• _TO DO_
1 > Summarize the article about the St. Boniface nursing classmates in two sentences.
2 > List every woman that the article about the St. Boniface nursing classmates names with both a first and a last name.
3 > Continue the article about the St. Boniface nursing classmates, starting after its final sentence.

• _PASSAGE FOR REVIEW_
# # #
“More than classmates, they were like sisters”

August 17, 2021

It was August 1958 and Ethel Hook – then a young woman of 18 – had just left the family farm and her small, tight-knit community in rural Manitoba to enrol in the St. Boniface Hospital School of Nursing in Winnipeg.

Bobbie Carey and Carol Cochrane at school in 1958.

“My mother, father, and aunt had dropped me off at the Hospital. I had never been there before. As I stood behind the statue of Jesus at the front of the residence and watched them walk away, I thought, “My life will never be the same and boy, was I right,” said Hook with a chuckle.

This year, as the Hospital marks its 150th anniversary, Hook and her nursing classmates are celebrating the 60th anniversary of their graduation. Of the 53 student nurses who completed the three-year program in 1961, 38 of them are still living. They have held a reunion “like clockwork” every five years without interruption for 60 years. Hook, who lives in Winnipeg, has played a coordinating role for her classmates over that time, keeping everyone in touch and up to date on the latest news and events.

Many of them have known each other longer than their spouses, noted classmate Carol Cochrane, also of Winnipeg. “We share a special bond,” she said. Cochrane, too, has been instrumental in coordinating reunions over the years.

Those three years changed our lives.

“These are dozens of women with whom you shared everything: bathrooms, telephones, laundry facilities. I gather some girls even shared boyfriends, but I won’t go there,” said Hook. “Even before we finished our training we were often faced with life and death issues in the Hospital. Back then we ran the place, especially on weekends, and we grew up very quickly.”
# # #
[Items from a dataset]
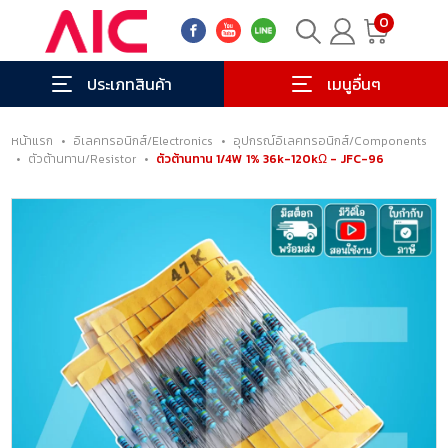
0
ประเภทสินค้า
เมนูอื่นๆ
หน้าแรก
•
อิเลคทรอนิกส์/Electronics
•
อุปกรณ์อิเลคทรอนิกส์/Components
•
ตัวต้านทาน/Resistor
•
ตัวต้านทาน 1/4W 1% 36k-120kΩ - JFC-96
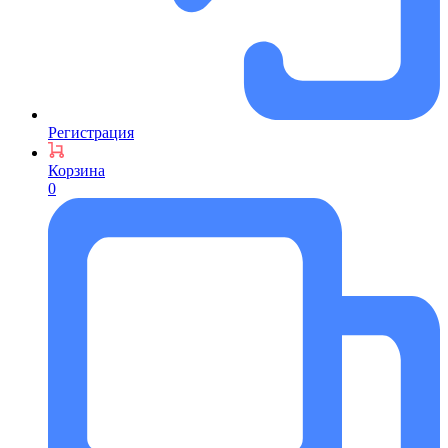
Регистрация
Корзина
0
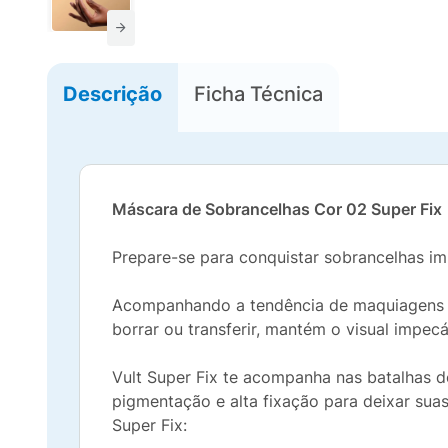
Descrição
Ficha Técnica
Máscara de Sobrancelhas Cor 02 Super Fix
Prepare-se para conquistar sobrancelhas im
Acompanhando a tendência de maquiagens de
borrar ou transferir, mantém o visual impecá
Vult Super Fix te acompanha nas batalhas do
pigmentação e alta fixação para deixar suas
Super Fix:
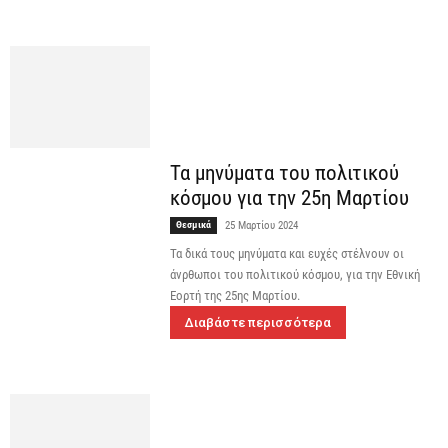
Τα μηνύματα του πολιτικού
κόσμου για την 25η Μαρτίου
Θεσμικά
25 Μαρτίου 2024
Τα δικά τους μηνύματα και ευχές στέλνουν οι
άνρθωποι του πολιτικού κόσμου, για την Εθνική
Εορτή της 25ης Μαρτίου.
Διαβάστε περισσότερα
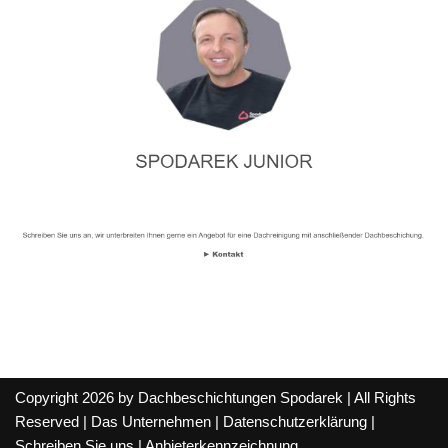
Copyright 2026 by Dachbeschichtungen Spodarek | All Rights
Reserved |
Das Unternehmen
|
Datenschutzerklärung
|
Schreiben Sie uns
|
Anbieterkennzeichnung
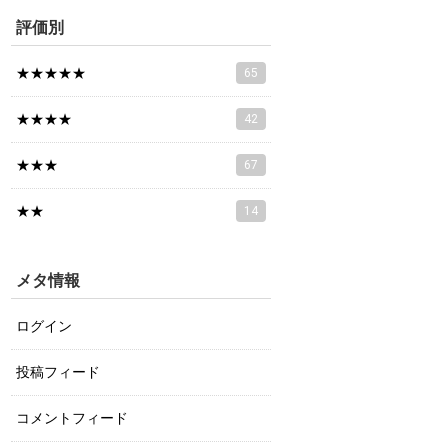
評価別
★★★★★
65
★★★★
42
★★★
67
★★
14
メタ情報
ログイン
投稿フィード
コメントフィード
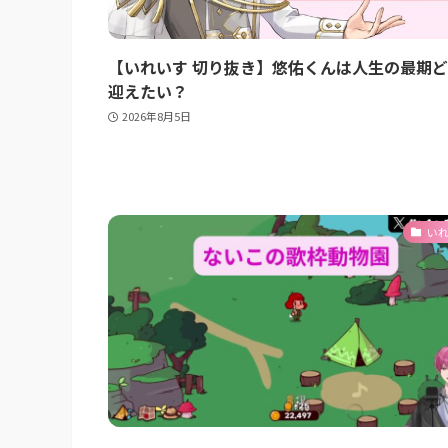
【いれいす 切り抜き】悠佑くんは人生の最期
迎えたい？
2026年8月5日
い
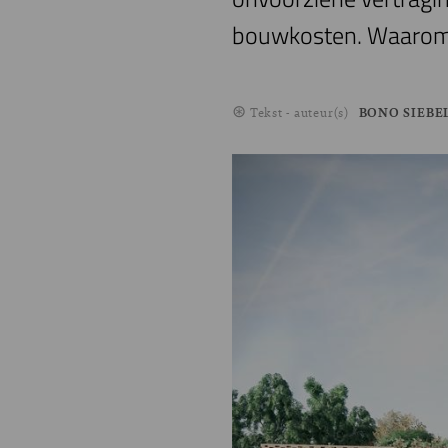
bouwkosten. Waarom lu
Tekst - auteur(s)
BONO SIEBE
Image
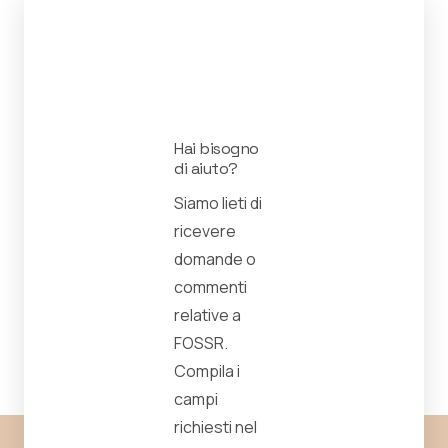
Hai bisogno
di aiuto?
Siamo lieti di
ricevere
domande o
commenti
relative a
FOSSR.
Compila i
campi
richiesti nel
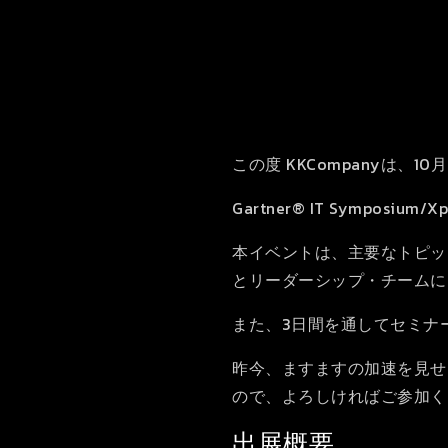
この度 KKCompanyは、
Gartner® IT Symposi
本イベントは、主要なトピッ
とリーダーシップ・チームに
また、3日間を通してセミナ
昨今、ますますの加速を見せ
ので、よろしければご参加く
出展概要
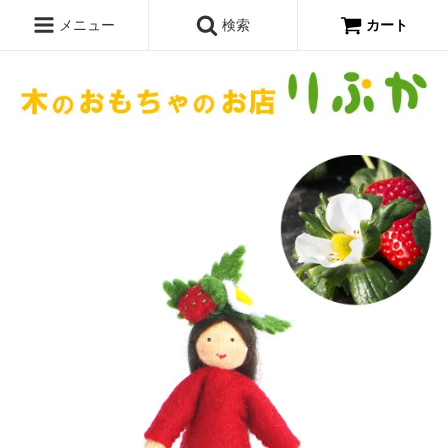
メニュー
検索
カート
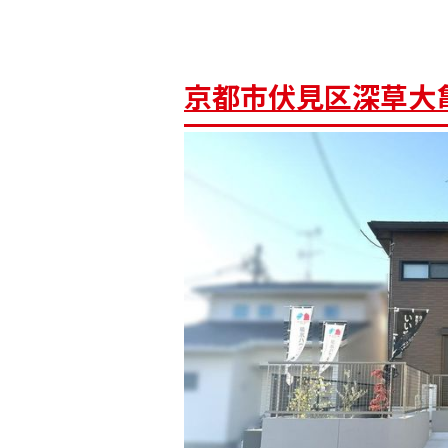
京都市伏見区深草大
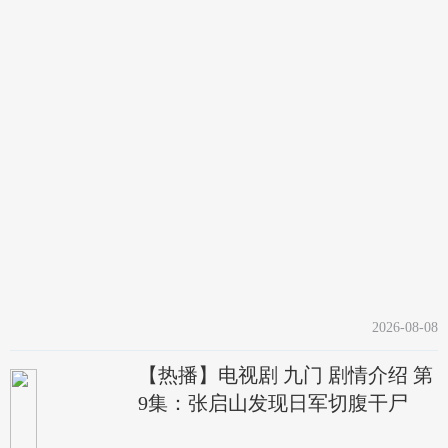
2026-08-08
【热播】电视剧 九门 剧情介绍 第
9集：张启山发现日军切腹干尸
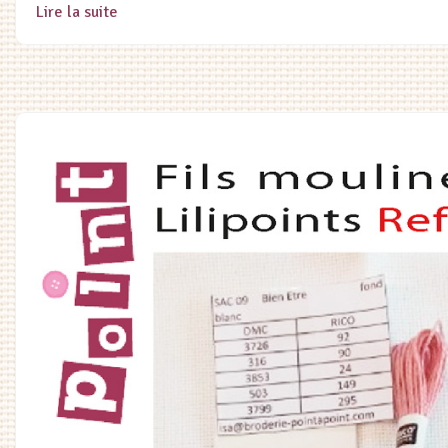
Lire la suite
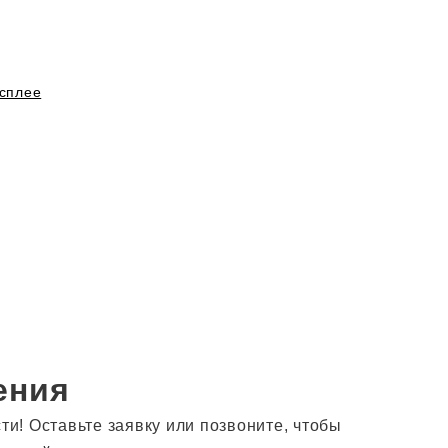
сплее
ения
! Оставьте заявку или позвоните, чтобы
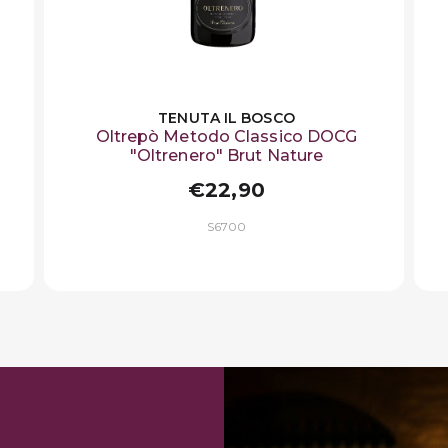
TENUTA IL BOSCO
Oltrepò Metodo Classico DOCG
"Oltrenero" Brut Nature
€22,90
S6700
# # #
• _ANSWERS_
1 > In August 1958, Ethel Hook left her family farm in rural Manitoba to enroll in the St. Boniface Hospital School of Nursing in Winnipeg, and she and her classmates are now celebrating the 60th anniversary of their 1961 graduation. Of the 53 student nurses who completed the three-year program, 38 are still living, and they have held a reunion every five years for 60 years, with Hook and Carol Cochrane helping to coordinate them.

2 >
Ethel Hook
Bobbie Carey
Carol Cochrane

3 >
“Almost every girl in our class had a boyfriend when we started and I think of those who graduated, only two among us married the fellows they were going with. Those three years changed our lives. They became my community; it just seemed natural that we would keep in touch somehow…My world was opened, and I didn’t want to lose it.”

Reunion went virtual for 2021

Members of the School of Nursing graduating class of 1961 at their reunion in 1981.

“This year was the most emotional reunion we’ve ever had”, said classmate Bobbie Carey, from her home in Sidney, B.C. The pandemic forced them to go online, where they caught up in a 20-person video conference call, sent many emails back and forth, and enjoyed music from the 1950s and early ‘60s on an Internet radio station custom-programmed for the reunion by Cochrane’s son. The festivities lasted for almost a full week; “We heard a lot of Elvis Presley,” she said.

“The emails went on for days”, said Carey. “In some ways, we benefited from the pandemic because we were forced to find another way of communicating. It turned out to be the warmest, the best, the friendliest and the most exciting of what we had. It just sealed our relationships which have evolved and grown stronger over the 60 years. It is a tribute to the Grey Nuns. Our three years of ‘semi-convent’ living with them at St. Boniface Hospital allowed us to grow up together and learn to deal with life and death,” she said.

“One thing we all developed was support for each over the three years. Nursing students today don’t have quite the same experience of living in residence.”

All three nurses agreed, “We often didn’t have a lot to do with the women who lived on the other floors. However, through our reunions we have gotten to know, appreciate, and care for them and each other. Our whole graduating class has a special bond.”